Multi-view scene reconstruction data
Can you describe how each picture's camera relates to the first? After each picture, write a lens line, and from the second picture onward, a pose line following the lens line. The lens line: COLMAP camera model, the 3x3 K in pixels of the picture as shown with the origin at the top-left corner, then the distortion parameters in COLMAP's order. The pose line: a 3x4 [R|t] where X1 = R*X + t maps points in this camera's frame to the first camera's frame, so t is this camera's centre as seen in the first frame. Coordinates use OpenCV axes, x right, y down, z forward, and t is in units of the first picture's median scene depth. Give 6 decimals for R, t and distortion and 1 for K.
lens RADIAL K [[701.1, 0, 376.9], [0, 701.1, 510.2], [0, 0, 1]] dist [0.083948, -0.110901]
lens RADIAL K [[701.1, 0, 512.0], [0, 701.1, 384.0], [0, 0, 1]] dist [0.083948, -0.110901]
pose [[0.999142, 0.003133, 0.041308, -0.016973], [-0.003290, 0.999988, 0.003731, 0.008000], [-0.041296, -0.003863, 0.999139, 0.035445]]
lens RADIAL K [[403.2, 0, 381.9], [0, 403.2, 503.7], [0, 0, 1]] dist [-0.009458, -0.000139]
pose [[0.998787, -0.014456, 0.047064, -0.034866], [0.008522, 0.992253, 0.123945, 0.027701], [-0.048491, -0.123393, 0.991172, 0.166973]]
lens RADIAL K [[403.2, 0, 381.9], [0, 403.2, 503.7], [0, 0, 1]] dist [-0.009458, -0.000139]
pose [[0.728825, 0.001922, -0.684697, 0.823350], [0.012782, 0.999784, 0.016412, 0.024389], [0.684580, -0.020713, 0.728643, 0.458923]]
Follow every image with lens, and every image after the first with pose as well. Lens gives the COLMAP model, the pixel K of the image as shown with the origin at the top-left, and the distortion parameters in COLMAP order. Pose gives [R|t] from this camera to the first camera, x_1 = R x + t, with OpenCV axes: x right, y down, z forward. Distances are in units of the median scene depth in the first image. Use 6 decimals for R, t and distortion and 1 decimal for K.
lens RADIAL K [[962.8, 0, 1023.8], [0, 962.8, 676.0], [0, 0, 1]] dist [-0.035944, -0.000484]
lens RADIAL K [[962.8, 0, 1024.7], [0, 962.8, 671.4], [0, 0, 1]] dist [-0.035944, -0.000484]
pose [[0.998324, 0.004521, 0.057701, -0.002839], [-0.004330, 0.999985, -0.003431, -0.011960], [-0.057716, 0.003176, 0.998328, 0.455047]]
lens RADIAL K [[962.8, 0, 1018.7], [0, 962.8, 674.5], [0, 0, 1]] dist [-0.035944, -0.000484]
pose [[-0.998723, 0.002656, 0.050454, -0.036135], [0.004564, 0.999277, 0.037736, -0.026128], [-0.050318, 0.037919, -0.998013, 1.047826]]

#### Your goal:
Transcribe each record exactly as it is written above.

#### Response area:
Can you describe how each picture's camera relates to the first? After each picture, write a lens line, and from the second picture onward, a pose line following the lens line. The lens line: COLMAP camera model, the 3x3 K in pixels of the picture as shown with the origin at the top-left corner, then the distortion parameters in COLMAP's order. The pose line: a 3x4 [R|t] where X1 = R*X + t maps points in this camera's frame to the first camera's frame, so t is this camera's centre as seen in the first frame. Coordinates use OpenCV axes, x right, y down, z forward, and t is in units of the first picture's median scene depth. Give 6 decimals for R, t and distortion and 1 for K.
lens RADIAL K [[701.1, 0, 376.9], [0, 701.1, 510.2], [0, 0, 1]] dist [0.083948, -0.110901]
lens RADIAL K [[701.1, 0, 512.0], [0, 701.1, 384.0], [0, 0, 1]] dist [0.083948, -0.110901]
pose [[0.999142, 0.003133, 0.041308, -0.016973], [-0.003290, 0.999988, 0.003731, 0.008000], [-0.041296, -0.003863, 0.999139, 0.035445]]
lens RADIAL K [[403.2, 0, 381.9], [0, 403.2, 503.7], [0, 0, 1]] dist [-0.009458, -0.000139]
pose [[0.998787, -0.014456, 0.047064, -0.034866], [0.008522, 0.992253, 0.123945, 0.027701], [-0.048491, -0.123393, 0.991172, 0.166973]]
lens RADIAL K [[403.2, 0, 381.9], [0, 403.2, 503.7], [0, 0, 1]] dist [-0.009458, -0.000139]
pose [[0.728825, 0.001922, -0.684697, 0.823350], [0.012782, 0.999784, 0.016412, 0.024389], [0.684580, -0.020713, 0.728643, 0.458923]]
Follow every image with lens, and every image after the first with pose as well. Lens gives the COLMAP model, the pixel K of the image as shown with the origin at the top-left, and the distortion parameters in COLMAP order. Pose gives [R|t] from this camera to the first camera, x_1 = R x + t, with OpenCV axes: x right, y down, z forward. Distances are in units of the median scene depth in the first image. Use 6 decimals for R, t and distortion and 1 decimal for K.
lens RADIAL K [[962.8, 0, 1023.8], [0, 962.8, 676.0], [0, 0, 1]] dist [-0.035944, -0.000484]
lens RADIAL K [[962.8, 0, 1024.7], [0, 962.8, 671.4], [0, 0, 1]] dist [-0.035944, -0.000484]
pose [[0.998324, 0.004521, 0.057701, -0.002839], [-0.004330, 0.999985, -0.003431, -0.011960], [-0.057716, 0.003176, 0.998328, 0.455047]]
lens RADIAL K [[962.8, 0, 1018.7], [0, 962.8, 674.5], [0, 0, 1]] dist [-0.035944, -0.000484]
pose [[-0.998723, 0.002656, 0.050454, -0.036135], [0.004564, 0.999277, 0.037736, -0.026128], [-0.050318, 0.037919, -0.998013, 1.047826]]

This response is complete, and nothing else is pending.